Richard D. Carvajal, MD: No, this is a remarkable example of how RECIST [Response Evaluation Criteria in Solid Tumors] fails us. This is a case where we cannot make decisions based upon RECIST. It just does not predict overall benefits. As you brought out, one of the striking curves from Dr Joshua's presentation was that if you look at the tebe survival curve for those just who've progressed, it's higher than the investigator's choice arm, whether they do well or not. And it's just this remarkable decoupling of what the scans are telling us and the true benefit. There's interesting work going on and other changes beyond size that may be able to help us predict which patients are going to benefit or not, but RECIST by itself in this case is not helpful.

Marlana M. Orloff, MD: Yes, and even what has been coined as kind of IR [interventional radiology] recess, which is basically repeating a scan at 4 weeks, that either confirms what you previously saw or not, also sometimes still doesn't totally help in these scenarios. It is kind of food for thought, moving forward, that we do need to do a better job at using radiology, like you said, radio density of lesions, if there are some other clues we can get. Certainly, we use a lot of MRI [magnetic resonance imaging] of the liver in this. Looking at different aspects of these tumors to help predict which ones maybe more just go into a dormant phase or if there is actually some response that’s happening within the tumors that would then predict that survival.

Richard D. Carvajal, MD: Some of the challenges then are, I mean over 50% of the patients on 202 were treated beyond progression—and they get benefit—but it’s still unclear to me how to determine how long patients need to be treated beyond progression. Would they have derived the same benefit if we stopped? Because right now, I still have patients on weekly treatment 2 years out. How long do we have to do that for?

Marlana M. Orloff, MD: That’s a whole other question. Those are patients who you’re saying even had some treatment beyond progression. But even patients who have best overall response of stable disease or PR, weekly treatment is a commitment and there are patients that have gone very long getting this therapy. That’s probably another question we’re going to need to ask ourselves, certainly soon enough.

Richard D. Carvajal, MD: The last bit on the radiographic findings I found interesting is that the ctDNA [circulating tumor DNA] data that was collected from the 102 trial might be predictive of benefit. I think Dr Joshua presented this as well, where they looked at the patients who progressed and looked at the ctDNA findings. What was interesting is in, a small proportion, in 4 of the patients who had radiographically progressed, they completely cleared their ctDNA. And if you look at the patients who had some odd-fold decrease in the ctDNA, that seem to predict benefit. So maybe there will be ways for us to predict beyond scans.

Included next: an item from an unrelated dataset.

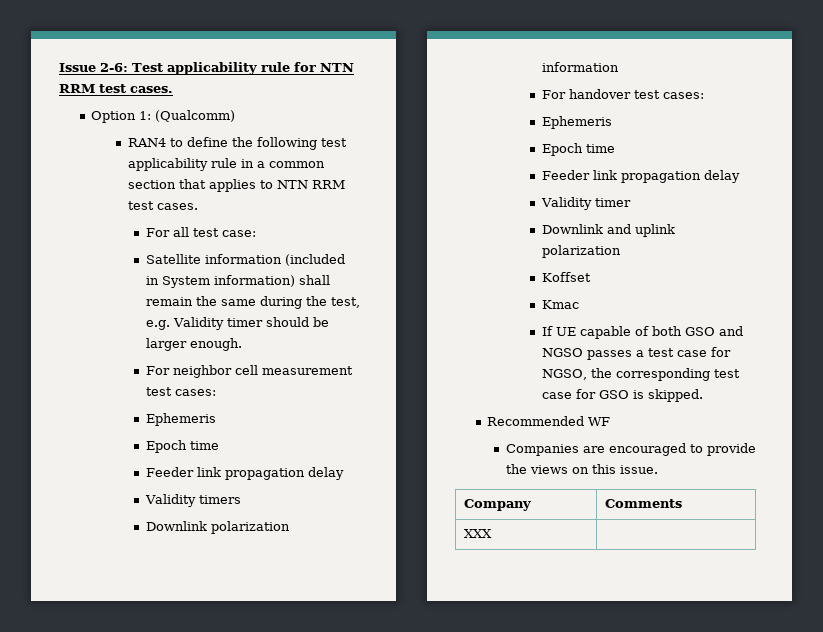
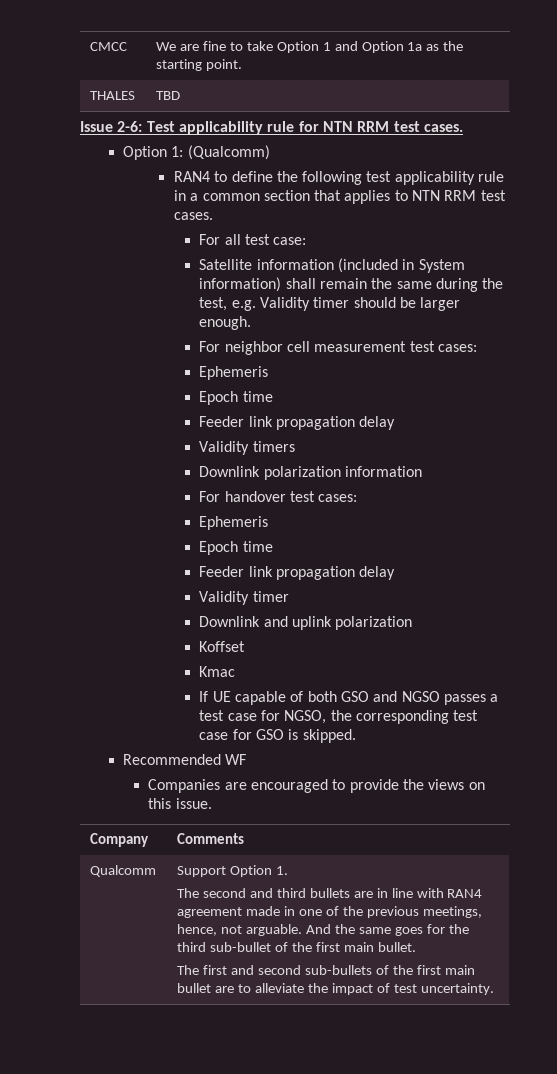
(59, 67) none -> [90,42,128,51] [156,41,464,53] [156,59,243,71] [90,91,136,100] [156,91,181,100] CMCC | We are fine to take Option 1 and Option 1a as the starting point. // THALES | TBD //
[464,529,493,538] XXX | -> [90,865,157,877] [177,865,289,877] [177,888,483,898] [177,906,482,918] [177,924,469,936] [177,942,416,952] [177,965,475,975] [177,983,494,995] Qualcomm | Support Option 1. // The second and third bullets are in line with RAN4 agreement made in one of the previous meetings, hence, not arguable. And the same goes for the third sub-bullet of the first main bullet. // The first and second sub-bullets of the first main bullet are to alleviate the impact of test uncertainty.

Marlana M. Orloff, MD: Yes. And just a little anecdote, again, how scans are kind of what we use to guide ourselves. We see these patients weekly, and you do physical exams, and we have had a handful of patients that something that was palpable was a certain size on the scan, and it was a different size on physical exam about a week later. There is something also dynamically happening in these tumors, so things like ctDNA, where maybe you can map even more consistently, may be helpful in these scenarios because you can’t get scans every week.